Thinking Out Loud

July 26, 2011

Blogging in a Vacuum; Or Thinking You Are

Filed under: blogging — Tags: , , , — paulthinkingoutloud @ 9:23 am

Bradley J. Moore from the blog Shrinking The Camel — give it a few seconds, it’ll kick in — feels he has a “micro following” and isn’t sure why he should bother.  Of course this from a guy who got over 50 comments to the post in question.  So I thought, “What the heck.  If it’s visibility he wants, it’s visibility he’s going to get.”

I am convinced I have more than a “micro following,” but alas, I say that from a populationally challenged perspective.  Anyway, he was just begging me to steal this post, wasn’t he?

So here’s what happens:

I’m dreaming up my next brilliant blog post while driving into work, say, or taking a shower or what have you, and suddenly this surreptitious little voice in my head interrupts, saying: “Who do you think you are? No one cares about your stupid blog! Look at you pathetic people, pretending to be so clever with your advice and wisdom and deep thoughts. What a load of crap! Let me tell you, the only two bloggers who matter out there are Seth Godin and Michael Hyatt – that’s it! Oh, and also that guy from Stuff Christians Like who got the book deal with Zondervan. That was impressive. Wait – and the girl who got the movie deal about Julia Child. That was a pretty good movie. But the rest of you are just stupid, stupid, stupid.”

And I’ll think to myself, “My God, what if he’s right?” I’ve been blogging for three years, and you would think by now I should be enjoying a burgeoning audience of thousands. Instead, I have barely scratched together what one might call a micro-following, numbered perhaps in the dozens.

Maybe I haven’t worked at it hard enough?

There is this coy little demotivational slogan I saw once that says,

Never has so much been written
by so many people,
and read by so few.”

This is funny to me now – not like “ha ha” funny, but in a scarily recognizable way.

When reading and commenting on other blogs, I confess that at times it can all seem so – I want to say – desperate.

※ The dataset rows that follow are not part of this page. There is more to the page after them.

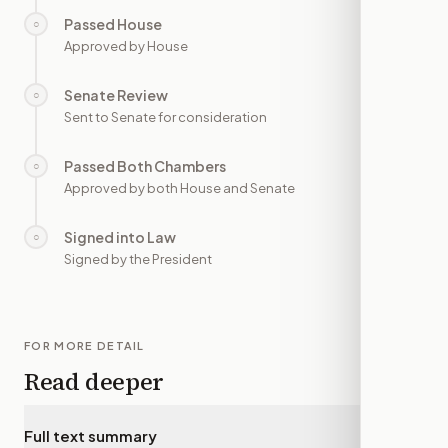
Passed House
○
—
Approved by House
Senate Review
○
—
Sent to Senate for consideration
Passed Both Chambers
○
—
Approved by both House and Senate
Signed into Law
○
—
Signed by the President
FOR MORE DETAIL
Read deeper
Full text summary
▾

Here we are, pouring out our hearts and minds to the world, desperate for acknowledgement or attention or some meager crumb of validity to our creative output.

And sometimes, well, it does feel stupid. Like this whole blogging enterprise is some ridiculous pyramid scheme, where we’re all just propping each other up on some flimsy stack of digital cards to give the illusion that we are more significant than we really are.

There is so much talk about the power of social networking, but no one really mentions the more common situation: the online ghetto existence; words fed out to almost-empty space; the virtual echo chamber.

But here’s the thing: That little voice doesn’t stop me – I’ll go and write that next brilliant blog post anyway, and I’ll hit “publish,” and say to myself, “Well. I really like that post. Good job today, Brad.”

Then I’ll go read the next person’s blog and think, “Hey, this is good. I like the way they said that.” And then someone will send me a little email asking for my advice on something. Then I’ll get all thrilled to see that 42 people clicked on my post today, even if it was only for a three-second scan of the title, and – hey look! Some even took the time to say something nice.

So what if it’s stupid. Who cares if we’re all just making this up for each other’s delusional benefit. Because even if it’s just a couple dozen of us out there propping each other up, well, that’s something.

Bradley J. Moore


  1. Closed course, professional driver.
  2. You should never steal blog posts from people unless you have pages and pages of statistical data showing that people just read the excerpts but don’t click; or if the author of the post in question complains about readership and is thereby begging you to steal the article in question.
  3. “Populationally” is an interesting word because if you try to look it up in any search engine or online dictionary, it immediately fries your hard drive.  So just trust me on this one.
  4. How can a guy complain that he only gets 42 clicks on an article when he gets 50+ comments.  I’ve never had 50 comments on anything here unless you’re thinking of that article about that Bible teacher and author.
  5. His blog took my comment but not my link.  So he owes me.


  1. I think it is wise to think of a blog as a journal that you let other people read…that way it won’t matter how many posts are clicked. It is a way of organizing our thoughts, airing differences, letting it all out (whether or not anyone is there to catch the words).

    Many brilliant people have very very few people who understand them enough to analyze what they are trying to express, my husband being a case in point. Some of his most brilliant academic papers are directed toward a very small and obscure field of science. He may work three years on a single thought, get some results published internationally and then hardly anyone can fathom what he has done. Does this mean that he should stop?Go into a more popular field? NO. He writes and researches because he must. I think the best bloggers take on this thought process as well.

    Comment by Cynthia — July 26, 2011 @ 1:56 pm

  2. rings so true. We need to write because it’s good to write. Until a wee bit of feedback somewhere says someone values it. Then the joy kicks in.